* Ödev
Belge metninde "Kaldı ki, Çözüm Sürecinde" sözleriyle başlayan paragrafı, ana bilgilerini koruyarak kısa bir madde listesine dönüştürünüz.

* Belge Metni
◇ ◇ ◇ ◇ ◇ ◇ ◇

Selçuk Özdağ


ALGI VE GERÇEK

On gün sonra CB seçimi için yeniden sandık başına gideceğiz. Erdoğan önde gibi görünmesine rağmen oy kullanmayan seçmenler ve Sinan Ogan faktörü dikkate alındığında seçimin alınması için hiçbir engel yok.


On gün sonra CB seçimi için yeniden sandık başına gideceğiz. Erdoğan önde gibi görünmesine rağmen oy kullanmayan seçmenler ve Sinan Ogan faktörü dikkate alındığında seçimin alınması için hiçbir engel yok.
Erdoğan, seçim kampanyasını HDP üzerine bina etti. Vatandaşı altılı masa ile ilgili tereddüde düşürdü. Oysa HDP/PKK ile masa kuran tek parti AKP’ydi. Üstelik Erdoğan’ın milliyetçileri aşağılayan bir sürü ifadesi var. Milli bayramlara katılmıyor. Anıtkabir’e gidileceği zaman hasta oluyor. Bugün çıkarları gerektirdiği için MHP ile beraber. Yarın sıkışınca partner değiştirebilir. Eski söylemlerine her an dönebilir.
Kaldı ki, Çözüm Sürecinde yaşananlar hala hafızalarda, AKP’nin aymazlığı yüzünden Türkiye Hendek terörüne 859 şehit verdi. Ne yazık ki bunları kimse görmüyor, yahut görmek istemiyor. Altılı masada hiçbir zaman HDP olmadı, ama bunu vatandaşa anlatamadık. Kalan on gün içinde en çok odaklanılması gereken konu bu.
Erdoğan’ın aslında dini bir hedefi de yok. Mavi Marmara gemisinde olanları hatırlayın, önce sahip çıktı, sonra ben mi gönderdim diyerek o insanları ve acılı ailelerini yolda bıraktı. Merve Kavakçı’yı başörtülü olduğu için itip kakan meclisten dışarı atan DSP genel başkanı AKP listesinden milletvekili yapıldı. Sayın CB için önemli olan biattır. Biat ediyorsanız isterseniz din ve milliyet karşıtı olun önemli değil.
Geçmişte FETÖ’ye, HDP’ye hatta Öcalan’a övgüler düzen birçok isim bugün AKP’de siyaset yapıyor. Apo’ya sayın demeyi ve PKK bayrağı taşımayı suç olmaktan çıkaran da AKP. Bu açık gerçeklere rağmen yandaş medya vasıtasıyla Millet İttifakı aleyhine çirkin bir algı oluşturuldu. Ülkenin birlik ve bütünlüğünden ne biz taviz veririz ne de diğer paydaşlarımız. Altılı masada PKK ile iş tutmuş tek bir kişi gösterilemez.

◇ ◇ ◇ ◇ ◇ ◇ ◇

* Veriler
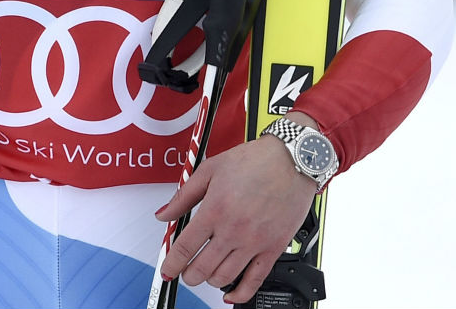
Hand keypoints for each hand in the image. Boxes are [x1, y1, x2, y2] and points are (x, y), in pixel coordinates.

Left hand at [155, 130, 319, 302]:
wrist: (292, 160)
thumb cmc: (255, 161)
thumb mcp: (210, 169)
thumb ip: (184, 196)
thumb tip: (164, 214)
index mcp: (215, 210)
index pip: (185, 247)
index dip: (172, 263)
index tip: (167, 269)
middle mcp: (233, 230)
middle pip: (202, 267)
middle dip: (188, 275)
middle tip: (184, 273)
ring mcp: (254, 242)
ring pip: (224, 277)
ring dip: (209, 281)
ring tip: (204, 275)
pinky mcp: (273, 248)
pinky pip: (255, 280)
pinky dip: (240, 294)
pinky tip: (230, 295)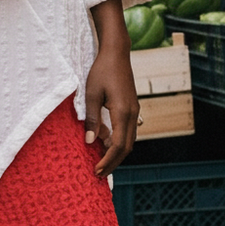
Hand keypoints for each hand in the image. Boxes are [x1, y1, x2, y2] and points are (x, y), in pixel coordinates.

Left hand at [85, 0, 138, 177]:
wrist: (116, 53)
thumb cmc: (102, 71)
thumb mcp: (92, 94)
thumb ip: (92, 119)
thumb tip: (90, 142)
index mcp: (122, 112)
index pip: (118, 145)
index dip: (108, 160)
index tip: (96, 170)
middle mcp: (132, 114)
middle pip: (126, 147)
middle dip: (113, 162)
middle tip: (99, 172)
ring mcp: (134, 110)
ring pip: (129, 140)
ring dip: (116, 152)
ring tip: (101, 160)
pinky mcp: (131, 106)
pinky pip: (128, 130)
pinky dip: (118, 140)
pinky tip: (105, 141)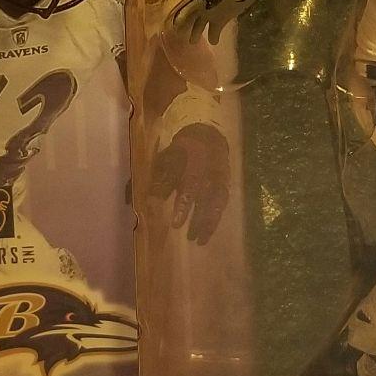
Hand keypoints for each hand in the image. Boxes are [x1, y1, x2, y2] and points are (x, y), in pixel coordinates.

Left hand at [150, 123, 229, 244]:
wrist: (208, 134)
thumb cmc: (183, 150)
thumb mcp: (168, 159)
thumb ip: (161, 180)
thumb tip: (150, 202)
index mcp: (193, 165)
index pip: (189, 189)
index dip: (183, 207)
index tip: (176, 225)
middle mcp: (209, 173)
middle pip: (206, 200)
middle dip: (198, 220)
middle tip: (190, 238)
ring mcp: (220, 179)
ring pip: (217, 203)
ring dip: (209, 223)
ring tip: (200, 240)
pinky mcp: (226, 184)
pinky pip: (223, 203)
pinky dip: (217, 218)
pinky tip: (209, 231)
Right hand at [173, 0, 262, 44]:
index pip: (190, 6)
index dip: (183, 14)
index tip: (177, 22)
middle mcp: (204, 6)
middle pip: (191, 16)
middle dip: (184, 24)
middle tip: (179, 33)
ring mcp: (211, 14)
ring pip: (200, 25)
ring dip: (196, 33)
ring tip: (193, 42)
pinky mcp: (220, 20)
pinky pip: (214, 31)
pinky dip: (214, 37)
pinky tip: (214, 42)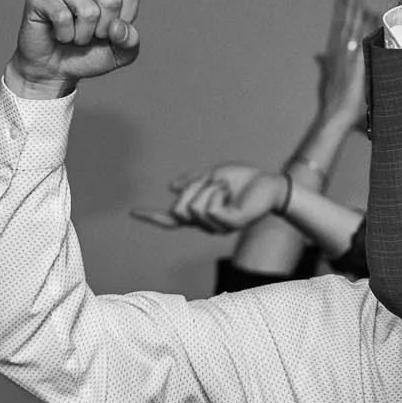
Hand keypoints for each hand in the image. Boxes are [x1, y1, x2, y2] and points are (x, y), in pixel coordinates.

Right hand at [7, 0, 143, 97]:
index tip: (110, 27)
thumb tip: (118, 27)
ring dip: (82, 35)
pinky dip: (64, 35)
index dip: (124, 18)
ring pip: (88, 11)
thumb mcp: (122, 52)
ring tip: (72, 34)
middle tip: (89, 33)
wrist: (56, 68)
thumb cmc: (90, 53)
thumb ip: (130, 40)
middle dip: (103, 28)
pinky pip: (62, 17)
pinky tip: (56, 33)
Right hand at [132, 163, 285, 233]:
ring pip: (193, 207)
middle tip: (214, 182)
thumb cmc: (244, 180)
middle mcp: (206, 224)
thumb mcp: (212, 175)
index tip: (132, 212)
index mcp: (200, 214)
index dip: (151, 216)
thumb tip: (170, 187)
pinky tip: (230, 192)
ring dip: (208, 189)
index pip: (171, 219)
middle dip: (192, 189)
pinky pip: (209, 208)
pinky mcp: (229, 225)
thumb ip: (192, 182)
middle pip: (178, 208)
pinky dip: (217, 192)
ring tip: (227, 188)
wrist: (269, 184)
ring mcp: (218, 227)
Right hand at [314, 0, 372, 131]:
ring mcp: (348, 58)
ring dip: (354, 12)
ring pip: (352, 29)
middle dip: (347, 6)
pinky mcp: (358, 65)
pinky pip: (363, 42)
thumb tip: (318, 55)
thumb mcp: (327, 78)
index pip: (337, 28)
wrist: (335, 115)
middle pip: (344, 24)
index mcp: (333, 55)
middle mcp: (339, 53)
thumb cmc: (333, 100)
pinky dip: (365, 28)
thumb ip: (323, 64)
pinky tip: (370, 17)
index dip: (339, 12)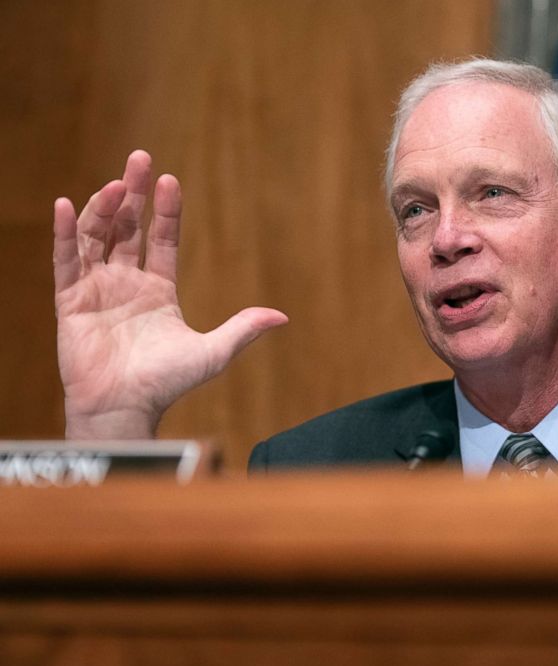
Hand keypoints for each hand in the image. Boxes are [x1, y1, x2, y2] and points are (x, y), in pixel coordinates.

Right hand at [55, 151, 287, 438]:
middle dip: (133, 193)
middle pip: (128, 227)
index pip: (162, 239)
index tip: (170, 180)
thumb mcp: (214, 352)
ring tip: (116, 183)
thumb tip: (282, 316)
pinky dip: (66, 233)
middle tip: (140, 157)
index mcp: (158, 289)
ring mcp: (97, 289)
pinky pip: (65, 261)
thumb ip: (243, 328)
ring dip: (104, 208)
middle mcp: (126, 283)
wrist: (127, 406)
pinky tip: (66, 204)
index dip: (165, 211)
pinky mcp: (71, 301)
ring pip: (97, 237)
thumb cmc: (167, 382)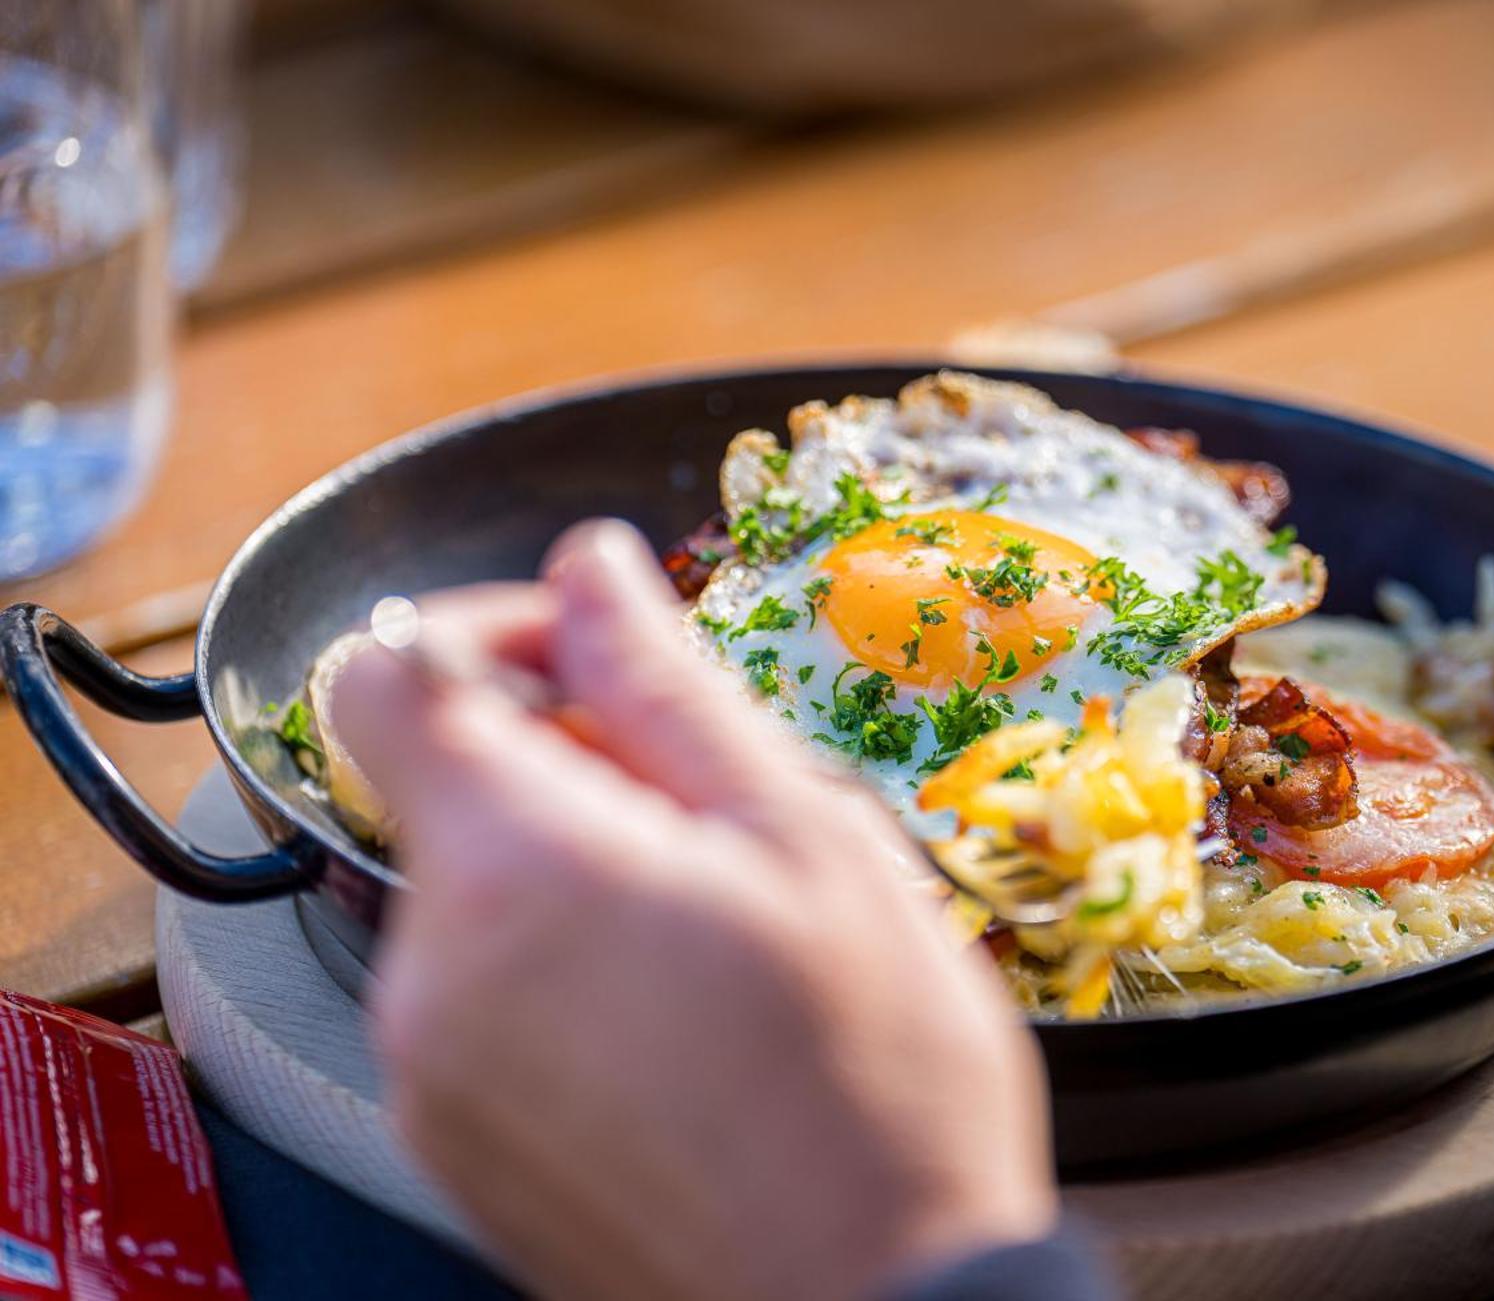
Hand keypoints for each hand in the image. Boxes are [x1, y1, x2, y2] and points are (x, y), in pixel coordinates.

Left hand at [328, 520, 1056, 1300]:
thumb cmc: (875, 1087)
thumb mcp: (805, 839)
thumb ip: (669, 689)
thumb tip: (594, 572)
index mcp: (517, 871)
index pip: (393, 672)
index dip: (490, 631)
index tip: (589, 657)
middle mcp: (434, 976)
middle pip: (445, 791)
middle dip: (567, 762)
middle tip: (715, 812)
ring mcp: (435, 1075)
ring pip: (471, 897)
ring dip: (575, 868)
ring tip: (723, 927)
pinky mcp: (458, 1145)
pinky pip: (478, 1001)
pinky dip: (559, 967)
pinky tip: (686, 1012)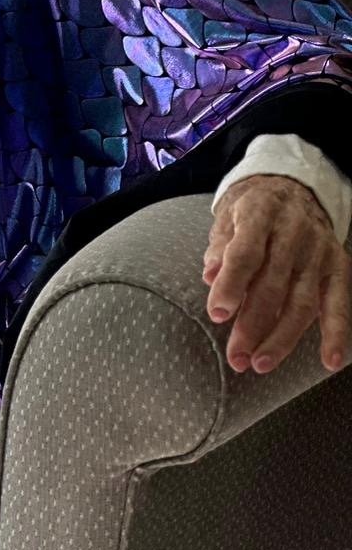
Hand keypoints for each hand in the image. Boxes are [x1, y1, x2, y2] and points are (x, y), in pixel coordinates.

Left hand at [203, 174, 349, 375]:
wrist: (292, 186)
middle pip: (273, 284)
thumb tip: (210, 276)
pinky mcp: (338, 265)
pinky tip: (328, 360)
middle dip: (252, 325)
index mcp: (260, 213)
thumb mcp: (228, 215)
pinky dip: (335, 333)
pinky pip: (338, 303)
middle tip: (235, 356)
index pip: (246, 252)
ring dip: (282, 339)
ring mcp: (318, 250)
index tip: (217, 314)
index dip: (232, 285)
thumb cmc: (252, 208)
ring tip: (260, 363)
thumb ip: (220, 246)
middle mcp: (293, 231)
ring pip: (302, 301)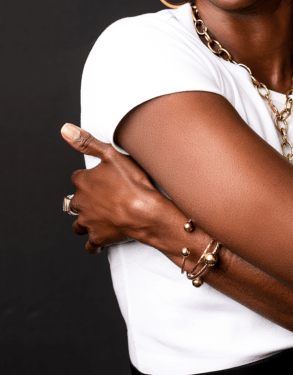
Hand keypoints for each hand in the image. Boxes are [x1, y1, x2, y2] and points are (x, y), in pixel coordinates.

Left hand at [61, 123, 170, 253]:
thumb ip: (87, 142)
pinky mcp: (98, 238)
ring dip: (85, 221)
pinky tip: (102, 239)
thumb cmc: (132, 183)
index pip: (77, 178)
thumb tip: (65, 129)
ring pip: (78, 224)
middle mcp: (81, 203)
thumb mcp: (111, 154)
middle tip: (100, 199)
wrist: (145, 211)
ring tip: (98, 218)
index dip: (87, 178)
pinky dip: (95, 242)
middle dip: (84, 201)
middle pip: (74, 202)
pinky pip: (91, 245)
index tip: (98, 179)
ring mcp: (88, 222)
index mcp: (84, 182)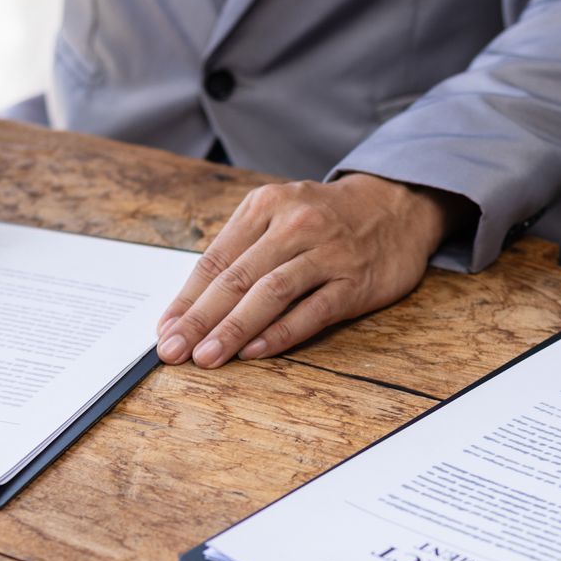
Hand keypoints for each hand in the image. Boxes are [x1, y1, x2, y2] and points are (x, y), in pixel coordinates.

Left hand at [155, 173, 467, 367]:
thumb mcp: (279, 215)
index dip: (187, 299)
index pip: (216, 260)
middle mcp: (294, 225)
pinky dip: (282, 332)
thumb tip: (194, 304)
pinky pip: (314, 310)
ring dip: (234, 328)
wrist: (396, 205)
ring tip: (208, 356)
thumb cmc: (327, 218)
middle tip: (175, 350)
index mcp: (265, 206)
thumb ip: (242, 252)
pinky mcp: (355, 281)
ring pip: (271, 293)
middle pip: (237, 277)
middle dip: (200, 319)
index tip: (165, 330)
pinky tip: (256, 351)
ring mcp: (327, 253)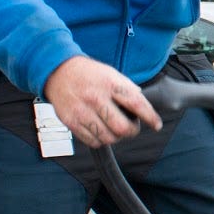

◇ ◇ ◇ ◇ ◇ ◇ ◇

* Yazılı Yanıt
- Çözüm Sürecinde yaşananlar hâlâ hafızalarda.
- AKP'nin aymazlığı yüzünden Türkiye, Hendek terörüne 859 şehit verdi.
- Bunları kimse görmüyor ya da görmek istemiyor.
- Altılı masada hiçbir zaman HDP olmadı, ancak bu vatandaşa anlatılamadı.
- Kalan on günde en çok bu konuya odaklanılmalı.